Babar has never kept wickets in his career. While still around the ODI team, he has fallen out of favor in the shortest format, with Pakistan playing a five-T20I series against New Zealand and a three-match one against Bangladesh without him. He’s also not part of the squad that’ll travel to Bangladesh later this month.
“Firstly, Babar Azam is not seen as a wicketkeeping option, no,” Hesson said before a week-long camp in Karachi with the selected squad, as quoted by ESPNcricinfo. “Not sure where that came from, but I have heard that speculation. Babar is competing for one of the opening positions at the moment. But obviously we have Fakhar [Zaman] and Saim [Ayub] in those two roles at the moment, so he’s competing for that.”

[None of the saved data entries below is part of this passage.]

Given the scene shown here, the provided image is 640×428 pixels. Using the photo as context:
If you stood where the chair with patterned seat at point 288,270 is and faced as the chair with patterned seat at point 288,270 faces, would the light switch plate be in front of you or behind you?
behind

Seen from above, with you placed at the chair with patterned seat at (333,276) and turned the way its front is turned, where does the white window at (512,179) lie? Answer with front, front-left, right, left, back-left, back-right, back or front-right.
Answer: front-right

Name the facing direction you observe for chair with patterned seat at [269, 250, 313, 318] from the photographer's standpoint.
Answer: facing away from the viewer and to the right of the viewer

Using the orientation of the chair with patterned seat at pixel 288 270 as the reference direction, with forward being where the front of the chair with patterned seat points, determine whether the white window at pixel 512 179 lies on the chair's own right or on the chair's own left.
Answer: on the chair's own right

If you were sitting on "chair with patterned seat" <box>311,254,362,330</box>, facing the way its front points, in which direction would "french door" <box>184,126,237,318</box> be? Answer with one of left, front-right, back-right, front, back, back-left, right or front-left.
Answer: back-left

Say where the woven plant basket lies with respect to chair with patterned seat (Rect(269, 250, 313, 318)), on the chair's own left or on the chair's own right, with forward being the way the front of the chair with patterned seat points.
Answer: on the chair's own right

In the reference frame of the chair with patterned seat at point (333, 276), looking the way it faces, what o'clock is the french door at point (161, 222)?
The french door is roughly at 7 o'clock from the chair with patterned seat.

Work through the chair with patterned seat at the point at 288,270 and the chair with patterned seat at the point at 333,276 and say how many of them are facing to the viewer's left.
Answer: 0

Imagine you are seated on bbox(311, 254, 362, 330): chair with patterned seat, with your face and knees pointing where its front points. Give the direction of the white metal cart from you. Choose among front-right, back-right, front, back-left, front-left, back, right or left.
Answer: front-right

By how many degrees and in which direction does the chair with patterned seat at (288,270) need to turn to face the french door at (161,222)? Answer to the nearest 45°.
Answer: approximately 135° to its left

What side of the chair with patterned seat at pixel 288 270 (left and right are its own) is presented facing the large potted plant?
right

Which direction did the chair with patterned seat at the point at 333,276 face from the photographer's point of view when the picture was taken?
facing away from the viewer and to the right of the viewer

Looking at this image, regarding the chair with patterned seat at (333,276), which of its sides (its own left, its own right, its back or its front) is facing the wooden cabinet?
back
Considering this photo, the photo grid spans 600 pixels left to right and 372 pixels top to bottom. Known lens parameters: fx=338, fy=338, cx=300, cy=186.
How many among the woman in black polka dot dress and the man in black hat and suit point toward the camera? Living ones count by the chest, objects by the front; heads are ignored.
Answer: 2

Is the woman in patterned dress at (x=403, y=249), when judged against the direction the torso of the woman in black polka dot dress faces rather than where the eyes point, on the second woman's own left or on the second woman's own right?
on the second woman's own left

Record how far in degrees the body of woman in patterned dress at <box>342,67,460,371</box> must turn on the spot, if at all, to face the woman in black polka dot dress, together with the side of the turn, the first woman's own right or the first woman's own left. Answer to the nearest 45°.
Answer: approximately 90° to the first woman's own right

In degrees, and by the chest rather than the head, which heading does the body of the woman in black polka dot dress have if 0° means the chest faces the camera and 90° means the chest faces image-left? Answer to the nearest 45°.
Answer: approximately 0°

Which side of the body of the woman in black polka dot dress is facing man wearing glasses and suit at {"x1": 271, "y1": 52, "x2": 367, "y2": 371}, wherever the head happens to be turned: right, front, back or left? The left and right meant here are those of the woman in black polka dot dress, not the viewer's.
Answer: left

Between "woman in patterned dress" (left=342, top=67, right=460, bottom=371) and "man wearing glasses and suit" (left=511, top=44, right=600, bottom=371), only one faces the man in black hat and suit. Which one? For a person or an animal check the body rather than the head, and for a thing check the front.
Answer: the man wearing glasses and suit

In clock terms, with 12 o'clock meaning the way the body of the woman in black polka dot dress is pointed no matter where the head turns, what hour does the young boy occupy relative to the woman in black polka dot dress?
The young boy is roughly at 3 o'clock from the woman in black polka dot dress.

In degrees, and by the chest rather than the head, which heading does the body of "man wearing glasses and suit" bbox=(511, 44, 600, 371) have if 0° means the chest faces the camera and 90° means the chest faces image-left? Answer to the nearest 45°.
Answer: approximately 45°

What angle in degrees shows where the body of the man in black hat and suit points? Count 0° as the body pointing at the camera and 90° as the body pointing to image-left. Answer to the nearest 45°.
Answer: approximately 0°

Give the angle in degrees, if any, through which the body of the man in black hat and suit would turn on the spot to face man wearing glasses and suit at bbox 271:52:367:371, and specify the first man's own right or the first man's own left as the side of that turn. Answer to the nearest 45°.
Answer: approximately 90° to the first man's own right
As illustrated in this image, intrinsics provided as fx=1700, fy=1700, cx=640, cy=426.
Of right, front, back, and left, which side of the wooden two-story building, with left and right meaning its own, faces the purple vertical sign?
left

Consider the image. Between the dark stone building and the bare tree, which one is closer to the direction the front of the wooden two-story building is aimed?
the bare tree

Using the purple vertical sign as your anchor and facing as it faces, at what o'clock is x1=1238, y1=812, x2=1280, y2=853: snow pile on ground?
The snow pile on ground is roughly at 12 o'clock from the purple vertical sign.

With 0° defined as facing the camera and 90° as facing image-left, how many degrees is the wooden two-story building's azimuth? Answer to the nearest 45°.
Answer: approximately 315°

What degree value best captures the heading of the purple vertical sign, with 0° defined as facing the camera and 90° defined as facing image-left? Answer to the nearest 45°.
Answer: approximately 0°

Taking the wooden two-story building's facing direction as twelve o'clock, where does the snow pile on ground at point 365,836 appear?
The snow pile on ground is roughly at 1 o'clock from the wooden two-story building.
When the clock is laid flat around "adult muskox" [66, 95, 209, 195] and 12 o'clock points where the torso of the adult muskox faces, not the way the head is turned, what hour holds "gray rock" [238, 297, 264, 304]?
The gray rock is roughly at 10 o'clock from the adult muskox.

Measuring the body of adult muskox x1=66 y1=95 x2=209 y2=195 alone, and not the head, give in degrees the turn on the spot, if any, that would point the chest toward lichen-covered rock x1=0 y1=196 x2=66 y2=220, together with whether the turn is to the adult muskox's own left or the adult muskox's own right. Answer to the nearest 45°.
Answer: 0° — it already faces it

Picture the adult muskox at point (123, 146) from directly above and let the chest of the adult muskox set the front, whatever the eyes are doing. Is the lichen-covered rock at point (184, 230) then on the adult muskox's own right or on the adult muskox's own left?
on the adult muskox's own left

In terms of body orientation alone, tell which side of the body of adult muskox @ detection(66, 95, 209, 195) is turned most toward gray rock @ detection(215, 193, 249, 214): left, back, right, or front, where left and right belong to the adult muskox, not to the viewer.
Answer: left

His phasing-out has followed criticism over his strike rates in the format (129.22 overall after 128 T20Is) and inability to develop out of the old-school ways of run aggregation in an increasingly cut-throat era.
Babar is part of the camp in Karachi, and so is his long-time partner Mohammad Rizwan, who is also out of the Bangladesh tour, which begins on July 20, and has faced similar reproval. The twin series against the Tigers is Hesson’s first in the job, as he aims to turn around the team’s trajectory alongside new captain Salman Agha.
“No doubt strike rate is important in T20 cricket but you have to combine it with a volume of runs,” Hesson said. “There’s a good reason why our ranking in T20 cricket is as low as it is, because our strike rates from a batting point of view are not high enough. We certainly made some shifts in that last series to play a more expansive game of cricket and probably catch up with the rest of the world, as that is the way the modern game is.”
“Babar is one of many who have the ability to make those improvements. And I’m here to work with them and help them. In the last month or so, he’s made some really good changes. It’s not just a matter of going from 125 to 150, it’s a matter of increasing what you can offer because we’re no doubt often 30-40 runs short with the bat. So, we need to find a way of getting that,” he added.
Hesson, 50, has worked with Royal Challengers Bengaluru and Punjab Kings in the IPL, apart from holding several coaching roles since his early 20s.